Gözlem için teleskop gerekmediğini, gözü korumak için de herhangi bir filtreye ihtiyaç duyulmadığını anlatan Albayrak, ay tutulması sırasında dünyanın yuvarlaklığının bir kez daha test edilebileceğini vurguladı.
Albayrak, "Tutulma, dünyanın yuvarlak olduğunun bir başka ispatıdır, görsel testidir. Ayı örten dünyanın gölgesi olduğu için, bu sırada dünyanın eğriselliği ortaya çıkar" diye konuştu.
Tutulma sırasında ayın kararacağını, ancak atmosferden yansıyan ışık sayesinde kırmızı bakırımsı bir parlaklık gözleneceğini dile getiren Albayrak, bu rengin atmosferden yansıyan güneş ışınları sayesinde oluştuğunu ve bir anlamda ayın yüzeyinde görülen parlaklığın atmosferin kimyasal izlerini taşıdığını ifade etti.
ANKARALILAR RASATHANEDEN DE İZLEYEBİLECEK
Ankara Üniversitesi Rasathane teleskoplarının 3 Mart gecesi herkese açık olduğunu kaydeden Doç. Dr.

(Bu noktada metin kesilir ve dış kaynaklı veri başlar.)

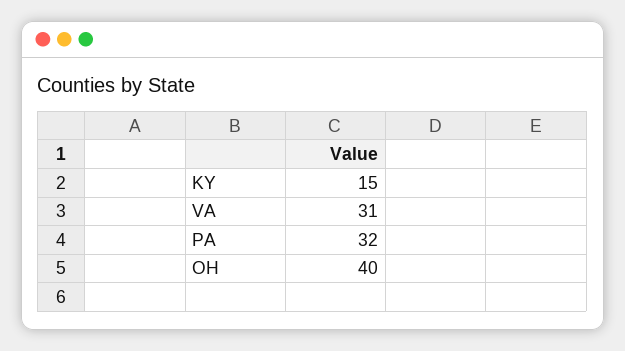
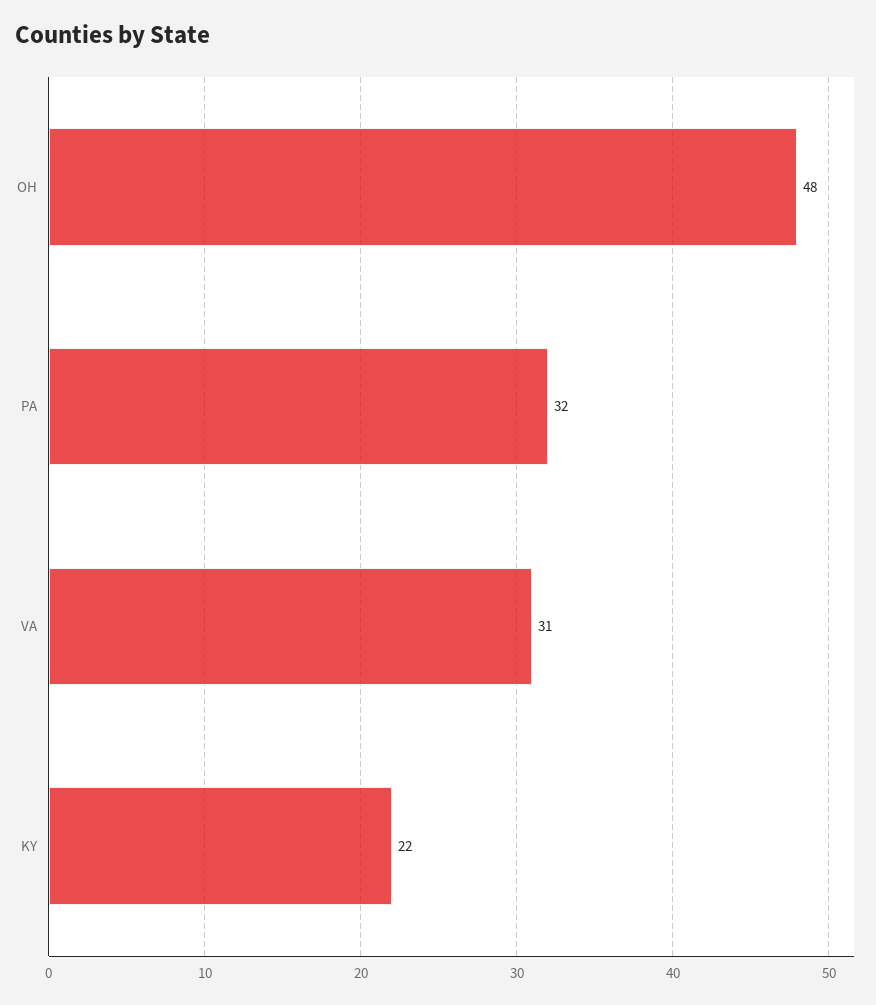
KY: 15 -> 22
OH: 40 -> 48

Berahitdin Albayrak, tutulmayı teleskopla izlemek isteyenlerin yapılacak sunumlarla tutulma hakkında bilgi edinebileceğini de söyledi. Albayrak, gözlemevinin gece boyunca açık olacağını belirterek, ziyaretçilerin hem bu gök olayını hem de diğer gök cisimlerini profesyonel gök bilimcilerle izleme fırsatı bulacağını vurguladı.
KÖTÜ RUHLAR 'AY'I YİYOR
Güneş ve ay tutulmaları, nadir gözlenen doğa olayları olmaları nedeniyle, bilimsel yolla açıklanamadıkları dönemlerde korku ve endişe yarattı. Mitlere, efsanelere konu olan ve farklı inanışlarla açıklanan tutulmalarla baş etmek içinde birçok yol denendi.

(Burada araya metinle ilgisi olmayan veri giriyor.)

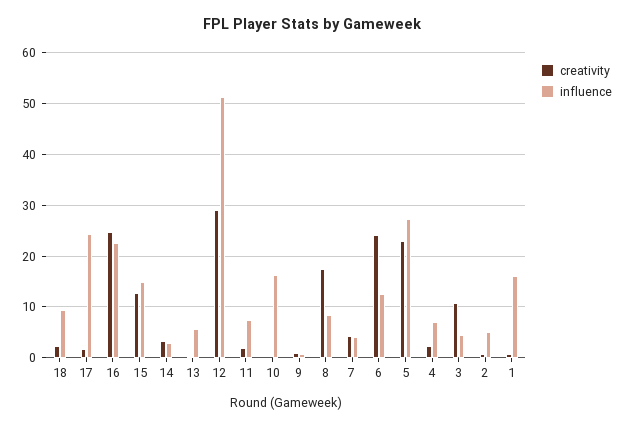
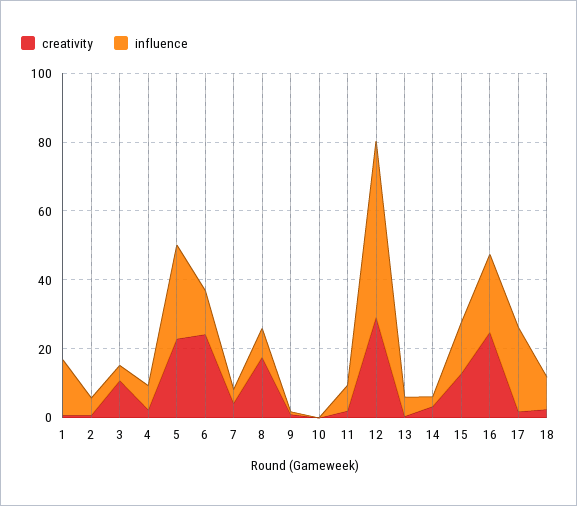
influence, 10: 16 -> 0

Bazı söylencelerde, ayın kararması, "aya saldırıldığına, düşmanların ayı sakladığına, kötü ruhların ayı sardığına, yediğine ve ayın kötülüklerle mücadele ettiğine" dair ifadelerle anlatıldı.
Bu inanışlar nedeniyle ayın tekrar aydınlanması için büyüler yapıldı, teneke, davul, tencereler çalınarak gürültü çıkartıldı, silah atıldı, dua edildi ve hatta aya kurban verildi.
TUTULMA EFSANELERİ
Mısırlılar, ayın, güneşin ışığını habersizce alıp kullandığına, bunun üzerine kurulan yıldızlar mahkemesinin de aya gündüzleri görünmeyi yasakladığına inanıyorlardı. Bu inanca göre, sadece ay tutulmalarında "açık görüşe" izin veriliyor ve ay o gün yeryüzüne inip arkadaşlarıyla görüşüyordu.
Şamanizm'de, tutulmalarda kötü ruhların güneşin ve ayın etrafını sardığı düşünülüyor, karanlığın felaket getireceği inancıyla kötü ruhları kovmak için ateşler yakıyor, gürültü çıkartılıyordu.
Budizm ve Konfiçyus'a göre, kötü ruhların işi sanılan tutulmalar karşısında tepkili tapınma törenleri düzenleniyordu.
Altay Türkleri'nin bir efsanesinde de "yedi başlı dev" (yelbegen) ay ve güneşten öç almak için onları kovalıyor ve yiyordu. Altay Türkleri de ay tutulduğu zaman şöyle diyordu:
"Yine Yelbegen ayı yedi."
"BİLİMSEL AÇIKLAMALARLA İNSANLAR AYDINLATILMALI"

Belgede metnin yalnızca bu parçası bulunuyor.